Spending on the People’s Liberation Army (PLA) will rise 10.7 percent to 740.6 billion yuan ($119 billion), while the domestic security budget will go up at a slightly slower pace, by 8.7 percent, to 769.1 billion yuan, according to the budget released at the opening of parliament’s annual meeting.
The numbers underscore the ruling Communist Party’s vigilance not only about territorial disputes with Japan and Southeast Asia and the U.S. “pivot” back to the region, but also about popular unrest over corruption, pollution and abuse of power, despite robust economic growth and rising incomes.
The number of “mass incidents” of unrest recorded by the Chinese government grew from 8,700 in 1993 to about 90,000 in 2010, according to several government-backed studies. Some estimates are higher, and the government has not released official data for recent years.
“It shows the party is more concerned about the potential risks of destabilisation coming from inside the country than outside, which tells us the party is much less confident,” said Nicholas Bequelin, a researcher at Human Rights Watch, a New York-based advocacy group.
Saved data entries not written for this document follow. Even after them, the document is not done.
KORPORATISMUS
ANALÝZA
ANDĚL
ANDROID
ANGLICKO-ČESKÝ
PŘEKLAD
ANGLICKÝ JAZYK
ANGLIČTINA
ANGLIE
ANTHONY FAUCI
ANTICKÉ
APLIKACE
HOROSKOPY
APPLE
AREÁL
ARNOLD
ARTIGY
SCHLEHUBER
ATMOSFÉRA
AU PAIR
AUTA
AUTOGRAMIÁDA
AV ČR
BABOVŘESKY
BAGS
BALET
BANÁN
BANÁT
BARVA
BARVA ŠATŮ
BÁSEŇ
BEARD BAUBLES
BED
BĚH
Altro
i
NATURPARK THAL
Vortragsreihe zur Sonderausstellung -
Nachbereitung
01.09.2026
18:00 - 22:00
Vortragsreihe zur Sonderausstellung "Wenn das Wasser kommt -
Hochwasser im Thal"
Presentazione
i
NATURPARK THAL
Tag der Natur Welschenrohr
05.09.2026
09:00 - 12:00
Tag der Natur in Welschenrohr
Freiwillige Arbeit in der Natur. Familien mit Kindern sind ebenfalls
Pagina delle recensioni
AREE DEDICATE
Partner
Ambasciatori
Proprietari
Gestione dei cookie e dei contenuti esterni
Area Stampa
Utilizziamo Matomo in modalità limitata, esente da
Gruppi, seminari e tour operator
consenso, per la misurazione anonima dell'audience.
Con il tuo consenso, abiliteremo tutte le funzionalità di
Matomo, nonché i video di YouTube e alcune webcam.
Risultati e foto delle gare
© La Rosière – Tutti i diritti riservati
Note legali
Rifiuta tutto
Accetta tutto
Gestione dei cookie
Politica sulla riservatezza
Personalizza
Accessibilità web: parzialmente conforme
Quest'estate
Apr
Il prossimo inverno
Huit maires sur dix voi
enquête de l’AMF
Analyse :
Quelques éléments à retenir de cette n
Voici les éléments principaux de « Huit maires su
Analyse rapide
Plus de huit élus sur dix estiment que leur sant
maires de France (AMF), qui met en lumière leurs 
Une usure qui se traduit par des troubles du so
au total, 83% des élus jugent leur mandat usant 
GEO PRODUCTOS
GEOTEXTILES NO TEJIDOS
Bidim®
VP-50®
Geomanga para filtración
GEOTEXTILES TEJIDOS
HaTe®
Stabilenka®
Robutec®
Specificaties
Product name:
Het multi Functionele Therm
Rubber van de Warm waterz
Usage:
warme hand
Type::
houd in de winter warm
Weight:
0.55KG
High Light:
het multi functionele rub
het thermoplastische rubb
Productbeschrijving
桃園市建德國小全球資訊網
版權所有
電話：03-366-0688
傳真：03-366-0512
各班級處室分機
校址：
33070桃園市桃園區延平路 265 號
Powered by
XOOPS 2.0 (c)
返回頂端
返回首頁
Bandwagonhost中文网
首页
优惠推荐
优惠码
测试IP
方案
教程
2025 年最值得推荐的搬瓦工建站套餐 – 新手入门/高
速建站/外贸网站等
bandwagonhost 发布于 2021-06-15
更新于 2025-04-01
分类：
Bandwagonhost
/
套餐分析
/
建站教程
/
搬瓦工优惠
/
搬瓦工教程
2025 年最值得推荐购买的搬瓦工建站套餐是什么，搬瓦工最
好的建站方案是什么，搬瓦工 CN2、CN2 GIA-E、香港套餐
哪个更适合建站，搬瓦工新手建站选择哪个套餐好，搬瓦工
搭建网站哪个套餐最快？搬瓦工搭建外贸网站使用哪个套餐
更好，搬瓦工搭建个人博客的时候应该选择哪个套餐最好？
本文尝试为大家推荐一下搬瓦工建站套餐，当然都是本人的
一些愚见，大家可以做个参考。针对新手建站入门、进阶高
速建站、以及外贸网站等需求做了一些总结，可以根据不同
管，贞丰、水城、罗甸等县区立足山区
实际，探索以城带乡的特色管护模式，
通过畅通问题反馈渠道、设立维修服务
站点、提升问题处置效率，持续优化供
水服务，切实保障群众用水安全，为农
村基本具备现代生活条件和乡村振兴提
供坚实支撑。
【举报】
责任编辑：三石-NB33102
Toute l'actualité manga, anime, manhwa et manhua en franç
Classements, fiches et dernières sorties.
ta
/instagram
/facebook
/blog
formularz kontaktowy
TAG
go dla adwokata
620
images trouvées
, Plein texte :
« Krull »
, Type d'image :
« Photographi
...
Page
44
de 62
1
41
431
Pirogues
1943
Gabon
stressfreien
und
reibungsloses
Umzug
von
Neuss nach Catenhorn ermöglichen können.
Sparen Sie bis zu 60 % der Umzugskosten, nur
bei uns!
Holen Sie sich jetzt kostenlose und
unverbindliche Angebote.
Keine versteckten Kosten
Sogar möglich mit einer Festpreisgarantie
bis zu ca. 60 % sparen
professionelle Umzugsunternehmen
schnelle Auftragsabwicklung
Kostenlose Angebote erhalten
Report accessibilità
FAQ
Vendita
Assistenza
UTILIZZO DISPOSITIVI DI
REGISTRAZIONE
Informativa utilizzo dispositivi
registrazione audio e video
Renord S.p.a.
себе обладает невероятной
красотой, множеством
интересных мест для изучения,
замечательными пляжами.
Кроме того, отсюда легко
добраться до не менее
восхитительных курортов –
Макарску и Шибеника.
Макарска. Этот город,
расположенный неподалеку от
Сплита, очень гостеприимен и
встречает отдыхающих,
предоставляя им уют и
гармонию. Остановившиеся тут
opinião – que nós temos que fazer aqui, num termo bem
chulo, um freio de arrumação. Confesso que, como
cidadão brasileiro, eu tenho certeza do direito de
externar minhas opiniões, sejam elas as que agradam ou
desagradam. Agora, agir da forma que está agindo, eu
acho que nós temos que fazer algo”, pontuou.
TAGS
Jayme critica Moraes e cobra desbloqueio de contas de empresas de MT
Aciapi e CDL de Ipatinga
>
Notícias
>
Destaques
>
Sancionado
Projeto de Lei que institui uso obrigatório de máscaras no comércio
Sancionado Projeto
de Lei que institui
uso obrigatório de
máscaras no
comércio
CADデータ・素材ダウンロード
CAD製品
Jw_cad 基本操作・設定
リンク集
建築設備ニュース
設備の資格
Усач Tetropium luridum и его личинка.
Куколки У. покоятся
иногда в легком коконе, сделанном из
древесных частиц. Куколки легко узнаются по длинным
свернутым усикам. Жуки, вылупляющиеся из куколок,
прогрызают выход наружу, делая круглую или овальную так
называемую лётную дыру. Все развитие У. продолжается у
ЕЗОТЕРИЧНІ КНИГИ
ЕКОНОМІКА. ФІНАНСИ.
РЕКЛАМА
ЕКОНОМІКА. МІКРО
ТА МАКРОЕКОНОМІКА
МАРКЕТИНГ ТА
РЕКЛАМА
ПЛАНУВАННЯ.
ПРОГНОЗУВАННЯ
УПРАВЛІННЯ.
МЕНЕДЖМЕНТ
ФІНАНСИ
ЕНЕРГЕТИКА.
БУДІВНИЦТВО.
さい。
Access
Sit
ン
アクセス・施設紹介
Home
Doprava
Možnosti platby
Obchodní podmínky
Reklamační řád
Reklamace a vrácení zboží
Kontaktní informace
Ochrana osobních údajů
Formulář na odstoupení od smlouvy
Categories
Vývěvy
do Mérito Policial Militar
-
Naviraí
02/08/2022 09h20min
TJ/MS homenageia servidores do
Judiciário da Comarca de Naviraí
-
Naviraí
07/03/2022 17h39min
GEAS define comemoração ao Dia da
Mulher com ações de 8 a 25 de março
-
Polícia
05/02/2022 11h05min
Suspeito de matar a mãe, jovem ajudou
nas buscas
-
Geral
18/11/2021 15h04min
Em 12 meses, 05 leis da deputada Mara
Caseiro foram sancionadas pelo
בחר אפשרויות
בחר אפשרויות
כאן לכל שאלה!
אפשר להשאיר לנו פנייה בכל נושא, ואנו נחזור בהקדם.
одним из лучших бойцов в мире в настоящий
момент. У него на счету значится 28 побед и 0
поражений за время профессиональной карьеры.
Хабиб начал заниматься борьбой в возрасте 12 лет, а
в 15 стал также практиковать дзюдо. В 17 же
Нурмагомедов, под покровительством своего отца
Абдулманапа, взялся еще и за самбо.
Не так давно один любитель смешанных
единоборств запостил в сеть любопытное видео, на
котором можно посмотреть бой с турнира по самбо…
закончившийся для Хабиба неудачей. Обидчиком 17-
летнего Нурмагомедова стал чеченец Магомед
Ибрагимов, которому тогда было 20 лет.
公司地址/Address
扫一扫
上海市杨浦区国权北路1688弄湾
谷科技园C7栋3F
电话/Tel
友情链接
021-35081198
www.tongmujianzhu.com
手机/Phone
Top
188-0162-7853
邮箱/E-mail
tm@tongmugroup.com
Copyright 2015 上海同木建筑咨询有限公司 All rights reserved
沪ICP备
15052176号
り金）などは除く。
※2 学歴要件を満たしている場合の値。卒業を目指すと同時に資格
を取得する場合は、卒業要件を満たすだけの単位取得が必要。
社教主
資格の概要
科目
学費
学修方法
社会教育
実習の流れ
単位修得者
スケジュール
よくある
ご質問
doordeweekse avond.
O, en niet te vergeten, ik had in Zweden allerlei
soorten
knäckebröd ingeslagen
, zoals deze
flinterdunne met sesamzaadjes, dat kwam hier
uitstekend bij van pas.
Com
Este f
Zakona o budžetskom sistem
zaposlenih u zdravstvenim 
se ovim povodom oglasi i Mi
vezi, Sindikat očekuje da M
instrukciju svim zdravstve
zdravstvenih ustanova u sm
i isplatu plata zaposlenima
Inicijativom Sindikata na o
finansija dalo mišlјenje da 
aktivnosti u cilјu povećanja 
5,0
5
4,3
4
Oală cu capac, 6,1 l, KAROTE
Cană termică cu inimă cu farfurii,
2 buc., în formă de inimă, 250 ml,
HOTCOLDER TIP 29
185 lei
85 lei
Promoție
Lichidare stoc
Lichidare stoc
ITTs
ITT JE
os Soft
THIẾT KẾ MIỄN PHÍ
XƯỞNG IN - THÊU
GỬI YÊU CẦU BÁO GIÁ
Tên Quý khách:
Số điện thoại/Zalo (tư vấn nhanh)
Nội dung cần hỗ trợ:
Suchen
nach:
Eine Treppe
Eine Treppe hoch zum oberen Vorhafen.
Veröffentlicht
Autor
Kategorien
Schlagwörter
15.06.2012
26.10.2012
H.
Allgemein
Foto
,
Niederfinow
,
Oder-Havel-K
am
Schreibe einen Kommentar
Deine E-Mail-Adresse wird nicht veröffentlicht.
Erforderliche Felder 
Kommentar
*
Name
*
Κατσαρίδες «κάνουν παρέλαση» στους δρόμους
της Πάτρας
“A confident government that is not afraid of its population doesn’t need to have a budget for domestic security that is over defence spending,” he added.
In his “state of the nation” address to the largely rubber-stamp legislature, Premier Wen Jiabao listed maintaining social harmony and stability as one of the government’s priorities for this year.
“We should improve the mechanism for assessing potential risks major policy decisions may pose for social stability ... The purpose of this work is to preserve law and order and promote social harmony and stability.”